(这与我之前的question和此answer有关,也是我努力使用Python代码并理解列表,元组和正则表达式的一部分。 )
给出下面的示例代码(从here修改),
import collections
import re
import string
Token = collections.namedtuple('Token', ['typ', 'value', 'line', 'column'])
def tokenize(code):
keywords = {'IF', 'THEN', 'ENDIF', 'FOR', 'NEXT', 'GOSUB', 'RETURN'}
token_specification = [
('NUMBER', r'\d+(\.\d*)?'),
('ASSIGN', r':='),
('END', r';'),
('ID', r'[A-Za-z]+'),
('OP', r'[+\-*/]'),
('NEWLINE', r'\n'),
('SKIP', r'[ \t]+'),
('MISMATCH',r'.'),
]
# modified token_specification to insert a single-character
# element between the tokens and their regexes
token_specification = [(left, letter, right) for (left, right), letter in zip(token_specification, string.ascii_uppercase)]

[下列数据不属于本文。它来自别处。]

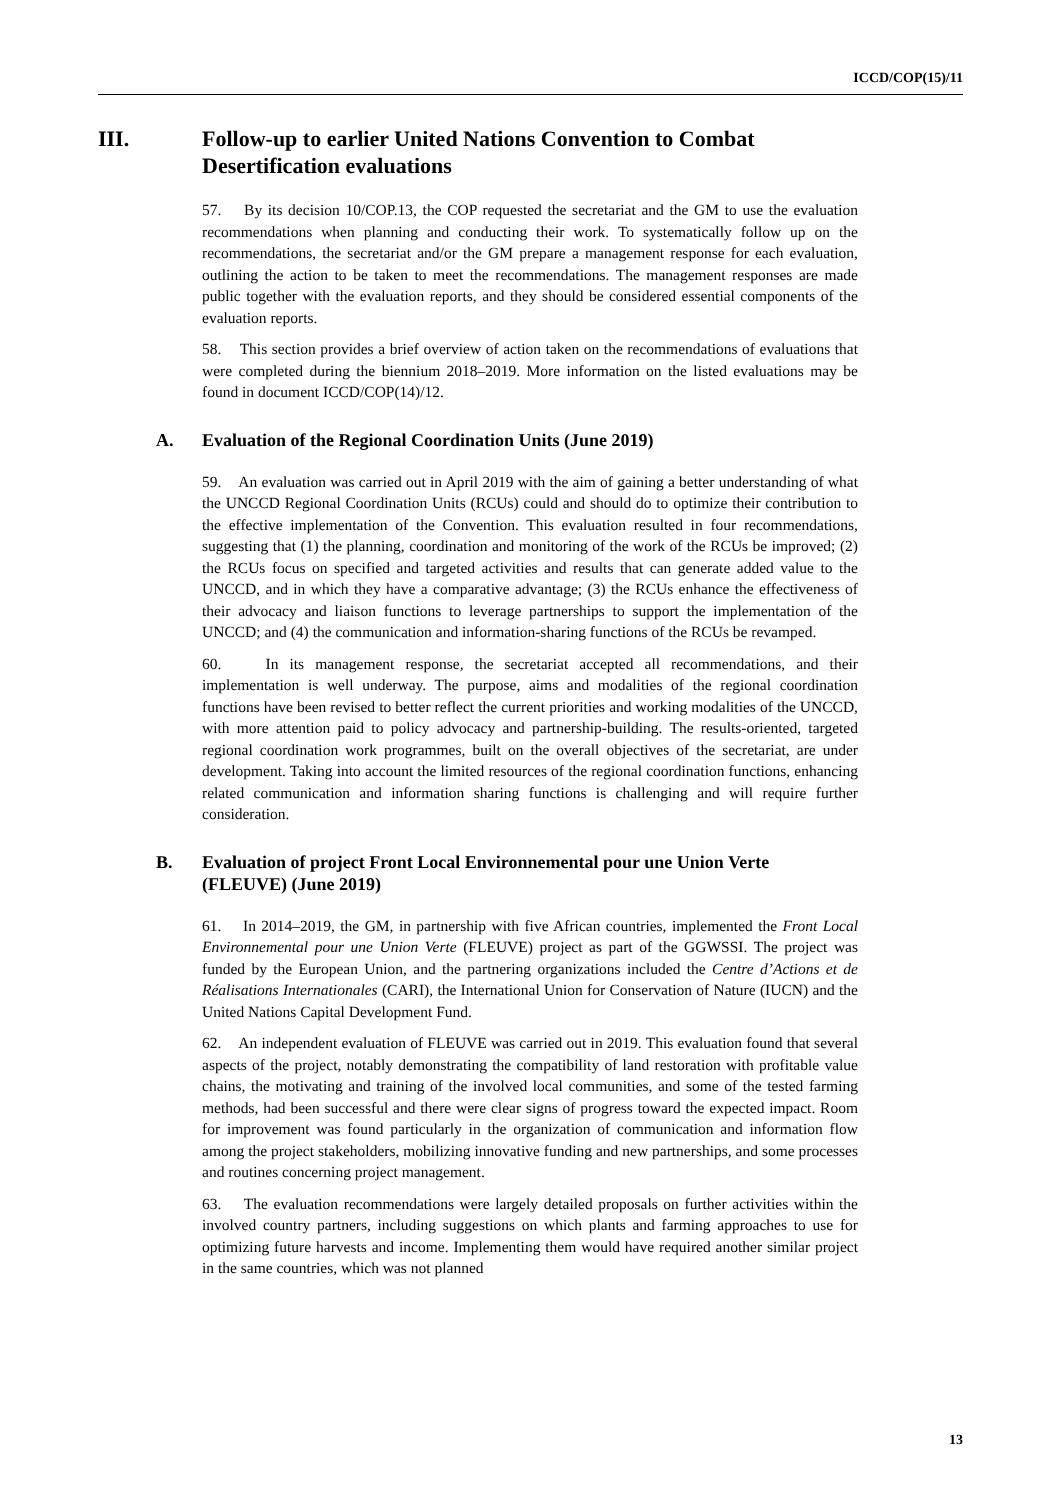ICCD/COP(15)/11
III. Follow-up to earlier United Nations Convention to Combat Desertification evaluations
57. By its decision 10/COP.13, the COP requested the secretariat and the GM to use the evaluation recommendations when planning and conducting their work. To systematically follow up on the recommendations, the secretariat and/or the GM prepare a management response for each evaluation, outlining the action to be taken to meet the recommendations. The management responses are made public together with the evaluation reports, and they should be considered essential components of the evaluation reports.
58. This section provides a brief overview of action taken on the recommendations of evaluations that were completed during the biennium 2018–2019. More information on the listed evaluations may be found in document ICCD/COP(14)/12.
A. Evaluation of the Regional Coordination Units (June 2019)
59. An evaluation was carried out in April 2019 with the aim of gaining a better understanding of what the UNCCD Regional Coordination Units (RCUs) could and should do to optimize their contribution to the effective implementation of the Convention. This evaluation resulted in four recommendations, suggesting that (1) the planning, coordination and monitoring of the work of the RCUs be improved; (2) the RCUs focus on specified and targeted activities and results that can generate added value to the UNCCD, and in which they have a comparative advantage; (3) the RCUs enhance the effectiveness of their advocacy and liaison functions to leverage partnerships to support the implementation of the UNCCD; and (4) the communication and information-sharing functions of the RCUs be revamped.
60. In its management response, the secretariat accepted all recommendations, and their implementation is well underway. The purpose, aims and modalities of the regional coordination functions have been revised to better reflect the current priorities and working modalities of the UNCCD, with more attention paid to policy advocacy and partnership-building. The results-oriented, targeted regional coordination work programmes, built on the overall objectives of the secretariat, are under development. Taking into account the limited resources of the regional coordination functions, enhancing related communication and information sharing functions is challenging and will require further consideration.
B. Evaluation of project Front Local Environnemental pour une Union Verte (FLEUVE) (June 2019)
61. In 2014–2019, the GM, in partnership with five African countries, implemented the Front Local Environnemental pour une Union Verte (FLEUVE) project as part of the GGWSSI. The project was funded by the European Union, and the partnering organizations included the Centre d’Actions et de Réalisations Internationales (CARI), the International Union for Conservation of Nature (IUCN) and the United Nations Capital Development Fund.
62. An independent evaluation of FLEUVE was carried out in 2019. This evaluation found that several aspects of the project, notably demonstrating the compatibility of land restoration with profitable value chains, the motivating and training of the involved local communities, and some of the tested farming methods, had been successful and there were clear signs of progress toward the expected impact. Room for improvement was found particularly in the organization of communication and information flow among the project stakeholders, mobilizing innovative funding and new partnerships, and some processes and routines concerning project management.
63. The evaluation recommendations were largely detailed proposals on further activities within the involved country partners, including suggestions on which plants and farming approaches to use for optimizing future harvests and income. Implementing them would have required another similar project in the same countries, which was not planned
13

tok_regex = '|'.join('(?P<%s>%s)' % pair for pair in token_specification)
line_num = 1
line_start = 0
for mo in re.finditer(tok_regex, code):
kind = mo.lastgroup
value = mo.group(kind)
if kind == 'NEWLINE':
line_start = mo.end()
line_num += 1
elif kind == 'SKIP':
pass
else:
if kind == 'ID' and value in keywords:
kind = value
column = mo.start() - line_start
yield Token(kind, value, line_num, column)
statements = '''
IF quantity THEN
total := total + price * quantity;
tax := price * 0.05;
ENDIF; '''
for token in tokenize(statements):
print(token)
我尝试修改tok_regex
以匹配新的token_specification
,如下所示:
tok_regex = '|'.join('(?P<%s>%s%s)' % pair for pair in token_specification)
但它没有适当地处理新的token_specification
元组;我不明白如何调整pair
以使输出成为预期的:
Token(typ='IF', value='IF', line=2, column=4)
Token(typ='ID', value='quantity', line=2, column=7)
Token(typ='THEN', value='THEN', line=2, column=16)
Token(typ='ID', value='total', line=3, column=8)
Token(typ='ASSIGN', value=':=', line=3, column=14)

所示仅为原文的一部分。